DR. TUTTLE: Right. Great, well, thank you so much, Dr. Milton Mills, for joining us here on Veganpalooza 2012. It’s really been so interesting to go in depth into the comparative anatomy of carnivores, herbivores, and omnivores, and also into these other topics. I was wondering before we terminate here, are there any other things you’d just like to say to people who are listening in that you think would be, in a few minutes, just kind of any last thoughts for people to help them understand all this a little bit better?

DR. MILLS: Just that the things that our bodies need are antioxidants, phytochemicals, vitamins, nutrients, all of the things that are found in plant foods that research has shown help suppress disease, help fight infection, and actually help us live longer.
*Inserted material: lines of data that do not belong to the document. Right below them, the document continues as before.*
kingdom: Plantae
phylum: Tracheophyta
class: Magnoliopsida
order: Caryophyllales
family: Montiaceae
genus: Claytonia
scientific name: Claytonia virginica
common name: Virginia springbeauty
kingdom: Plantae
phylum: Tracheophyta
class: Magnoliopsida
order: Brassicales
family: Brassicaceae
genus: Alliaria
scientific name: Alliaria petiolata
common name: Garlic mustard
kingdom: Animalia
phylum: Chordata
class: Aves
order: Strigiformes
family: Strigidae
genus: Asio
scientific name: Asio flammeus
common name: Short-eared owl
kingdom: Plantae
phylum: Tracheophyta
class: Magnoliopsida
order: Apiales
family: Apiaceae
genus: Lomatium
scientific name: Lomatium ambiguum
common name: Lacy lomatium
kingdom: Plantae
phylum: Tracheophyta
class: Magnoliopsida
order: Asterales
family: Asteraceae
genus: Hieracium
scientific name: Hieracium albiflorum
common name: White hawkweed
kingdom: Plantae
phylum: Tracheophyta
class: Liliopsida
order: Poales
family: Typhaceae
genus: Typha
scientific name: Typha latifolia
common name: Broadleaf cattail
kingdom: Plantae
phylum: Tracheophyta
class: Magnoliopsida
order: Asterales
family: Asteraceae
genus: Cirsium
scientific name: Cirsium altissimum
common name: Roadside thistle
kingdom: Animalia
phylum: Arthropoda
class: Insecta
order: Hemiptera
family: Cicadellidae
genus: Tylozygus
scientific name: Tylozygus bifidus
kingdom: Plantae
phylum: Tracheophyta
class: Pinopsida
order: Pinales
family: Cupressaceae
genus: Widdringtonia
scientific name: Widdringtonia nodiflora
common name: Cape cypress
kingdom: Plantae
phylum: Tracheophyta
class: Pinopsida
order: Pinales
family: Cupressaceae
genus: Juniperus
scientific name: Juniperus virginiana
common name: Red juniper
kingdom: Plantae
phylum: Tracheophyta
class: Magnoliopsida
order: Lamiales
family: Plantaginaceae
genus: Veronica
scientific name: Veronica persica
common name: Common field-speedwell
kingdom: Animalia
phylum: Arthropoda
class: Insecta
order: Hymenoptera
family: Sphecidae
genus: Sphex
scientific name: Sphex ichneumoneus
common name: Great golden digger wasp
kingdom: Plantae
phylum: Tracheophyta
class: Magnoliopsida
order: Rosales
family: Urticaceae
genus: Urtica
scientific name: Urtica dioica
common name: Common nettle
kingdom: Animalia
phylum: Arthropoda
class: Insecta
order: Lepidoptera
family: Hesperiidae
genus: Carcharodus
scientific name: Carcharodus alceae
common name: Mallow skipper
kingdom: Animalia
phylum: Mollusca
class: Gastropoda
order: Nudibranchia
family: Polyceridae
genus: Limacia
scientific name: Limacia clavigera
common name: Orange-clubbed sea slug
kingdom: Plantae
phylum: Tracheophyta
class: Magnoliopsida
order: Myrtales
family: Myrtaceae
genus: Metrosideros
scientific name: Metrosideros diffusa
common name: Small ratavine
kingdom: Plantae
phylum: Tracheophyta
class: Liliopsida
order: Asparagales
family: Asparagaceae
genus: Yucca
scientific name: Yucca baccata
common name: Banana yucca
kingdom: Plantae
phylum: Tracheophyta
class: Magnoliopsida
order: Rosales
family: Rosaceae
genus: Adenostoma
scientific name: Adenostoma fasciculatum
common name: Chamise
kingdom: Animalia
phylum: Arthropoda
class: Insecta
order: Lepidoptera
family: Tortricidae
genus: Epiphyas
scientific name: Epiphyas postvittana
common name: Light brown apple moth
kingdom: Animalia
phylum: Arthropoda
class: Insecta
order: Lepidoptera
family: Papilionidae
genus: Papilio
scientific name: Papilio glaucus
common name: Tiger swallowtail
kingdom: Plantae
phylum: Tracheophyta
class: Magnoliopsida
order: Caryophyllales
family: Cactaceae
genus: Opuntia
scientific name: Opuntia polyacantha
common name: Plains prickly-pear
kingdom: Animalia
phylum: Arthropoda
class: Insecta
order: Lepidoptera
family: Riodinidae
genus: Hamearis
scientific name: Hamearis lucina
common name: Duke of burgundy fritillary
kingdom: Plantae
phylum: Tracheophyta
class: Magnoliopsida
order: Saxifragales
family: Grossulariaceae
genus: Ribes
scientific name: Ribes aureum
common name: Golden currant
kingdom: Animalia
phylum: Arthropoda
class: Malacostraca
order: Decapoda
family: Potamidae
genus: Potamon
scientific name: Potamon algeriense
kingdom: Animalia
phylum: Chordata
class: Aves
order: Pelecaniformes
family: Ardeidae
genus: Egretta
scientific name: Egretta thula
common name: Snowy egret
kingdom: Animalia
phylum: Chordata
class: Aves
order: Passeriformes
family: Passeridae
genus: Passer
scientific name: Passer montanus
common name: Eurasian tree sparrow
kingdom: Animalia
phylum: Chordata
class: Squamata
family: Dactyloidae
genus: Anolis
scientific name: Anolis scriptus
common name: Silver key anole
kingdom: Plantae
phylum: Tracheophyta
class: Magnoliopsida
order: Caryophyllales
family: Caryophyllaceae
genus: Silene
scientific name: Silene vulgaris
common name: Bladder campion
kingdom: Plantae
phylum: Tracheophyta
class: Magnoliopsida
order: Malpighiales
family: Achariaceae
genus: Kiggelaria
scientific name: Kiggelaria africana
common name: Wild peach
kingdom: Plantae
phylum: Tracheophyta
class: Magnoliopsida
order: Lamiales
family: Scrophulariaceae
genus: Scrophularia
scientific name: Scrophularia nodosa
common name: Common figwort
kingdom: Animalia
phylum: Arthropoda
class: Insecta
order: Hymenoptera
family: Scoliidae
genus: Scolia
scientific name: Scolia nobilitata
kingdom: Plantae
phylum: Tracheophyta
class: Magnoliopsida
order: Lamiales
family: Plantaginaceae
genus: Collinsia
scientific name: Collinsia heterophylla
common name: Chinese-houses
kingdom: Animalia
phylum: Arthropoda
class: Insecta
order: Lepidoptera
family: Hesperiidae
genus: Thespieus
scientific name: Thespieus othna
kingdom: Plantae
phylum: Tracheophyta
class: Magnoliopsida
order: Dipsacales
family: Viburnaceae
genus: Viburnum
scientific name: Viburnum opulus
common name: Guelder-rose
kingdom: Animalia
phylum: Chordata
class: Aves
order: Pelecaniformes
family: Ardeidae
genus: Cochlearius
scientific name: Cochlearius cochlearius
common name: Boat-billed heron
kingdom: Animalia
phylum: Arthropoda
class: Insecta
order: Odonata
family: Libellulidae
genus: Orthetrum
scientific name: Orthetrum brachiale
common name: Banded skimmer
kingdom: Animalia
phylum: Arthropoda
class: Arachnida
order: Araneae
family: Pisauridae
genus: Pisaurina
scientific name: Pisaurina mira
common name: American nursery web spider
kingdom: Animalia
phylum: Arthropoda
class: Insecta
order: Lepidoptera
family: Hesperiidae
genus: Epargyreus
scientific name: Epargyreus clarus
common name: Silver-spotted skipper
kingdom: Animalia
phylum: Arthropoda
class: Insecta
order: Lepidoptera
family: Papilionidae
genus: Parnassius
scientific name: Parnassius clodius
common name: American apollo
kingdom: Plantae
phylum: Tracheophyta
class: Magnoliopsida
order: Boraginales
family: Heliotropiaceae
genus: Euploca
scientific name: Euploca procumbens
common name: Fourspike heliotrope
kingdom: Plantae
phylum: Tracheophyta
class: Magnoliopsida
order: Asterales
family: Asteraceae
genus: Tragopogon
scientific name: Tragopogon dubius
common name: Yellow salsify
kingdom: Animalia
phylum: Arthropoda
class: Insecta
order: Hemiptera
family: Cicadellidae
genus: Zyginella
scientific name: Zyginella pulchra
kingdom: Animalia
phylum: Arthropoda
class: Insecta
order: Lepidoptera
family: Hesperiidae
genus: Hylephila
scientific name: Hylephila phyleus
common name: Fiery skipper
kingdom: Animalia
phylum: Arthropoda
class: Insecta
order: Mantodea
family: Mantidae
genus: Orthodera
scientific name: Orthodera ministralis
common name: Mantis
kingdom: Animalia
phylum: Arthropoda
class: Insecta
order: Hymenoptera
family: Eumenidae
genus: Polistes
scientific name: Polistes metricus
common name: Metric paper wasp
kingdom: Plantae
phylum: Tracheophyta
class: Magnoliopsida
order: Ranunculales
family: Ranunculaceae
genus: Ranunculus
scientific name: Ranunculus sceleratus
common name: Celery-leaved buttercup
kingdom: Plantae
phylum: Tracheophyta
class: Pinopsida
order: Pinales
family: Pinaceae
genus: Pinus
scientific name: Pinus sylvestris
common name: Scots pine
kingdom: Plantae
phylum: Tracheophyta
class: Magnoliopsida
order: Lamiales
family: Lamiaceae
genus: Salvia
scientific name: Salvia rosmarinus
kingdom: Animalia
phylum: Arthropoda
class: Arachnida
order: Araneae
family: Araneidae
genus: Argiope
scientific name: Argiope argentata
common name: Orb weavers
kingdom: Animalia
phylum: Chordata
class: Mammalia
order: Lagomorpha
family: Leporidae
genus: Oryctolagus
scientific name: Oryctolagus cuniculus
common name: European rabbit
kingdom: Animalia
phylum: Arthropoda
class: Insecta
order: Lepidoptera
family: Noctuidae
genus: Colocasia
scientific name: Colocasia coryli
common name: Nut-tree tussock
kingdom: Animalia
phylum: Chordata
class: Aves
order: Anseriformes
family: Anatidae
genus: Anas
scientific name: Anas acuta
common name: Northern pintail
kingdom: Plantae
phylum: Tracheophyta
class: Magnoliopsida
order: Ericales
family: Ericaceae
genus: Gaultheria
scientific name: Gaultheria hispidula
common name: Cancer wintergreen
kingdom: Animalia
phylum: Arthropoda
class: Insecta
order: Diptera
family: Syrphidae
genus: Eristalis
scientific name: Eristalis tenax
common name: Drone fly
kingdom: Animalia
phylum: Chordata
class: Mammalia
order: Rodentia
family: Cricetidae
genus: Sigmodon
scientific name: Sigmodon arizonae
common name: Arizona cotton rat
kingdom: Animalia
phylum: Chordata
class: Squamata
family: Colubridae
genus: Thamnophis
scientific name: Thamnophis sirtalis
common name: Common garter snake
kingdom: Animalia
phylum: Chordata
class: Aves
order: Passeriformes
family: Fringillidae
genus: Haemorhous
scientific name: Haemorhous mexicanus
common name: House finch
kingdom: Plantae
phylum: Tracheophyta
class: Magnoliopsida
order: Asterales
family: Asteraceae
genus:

All the studies on longevity show that those populations around the earth that are longest lived are those that eat a primarily or entirely plant-based diet. As you progressively eat more, include more and more animal foods in your diet, you find that life span starts to shorten and the list of chronic diseases starts to go up. So the thing that I always tell my patients is look. People often say, “I can’t live without this” or “I need this”. The fact is none of us ask for fried chicken, ice cream, or cheeseburger in the delivery room. Everything that people think that they like, they had to learn to like. Just like you learn to like unhealthy things, we can learn to like foods that are healthy for us, and they actually preserve our health and lengthen our life as opposed to destroy our health and shorten our lives.

DR. TUTTLE: Thank you so much. Well said. I really appreciate again your joining us. Steve, do you have any last-minute thoughts you’d like to share or anything else?

STEVE: Just some great food for thought right there, Dr. Tuttle. Dr. Mills, thank you so much. Thank you all for listening to this session of Veganpalooza 2012 Vegetarian World Summit. Again, special thanks to our guest Dr. Milton Mills.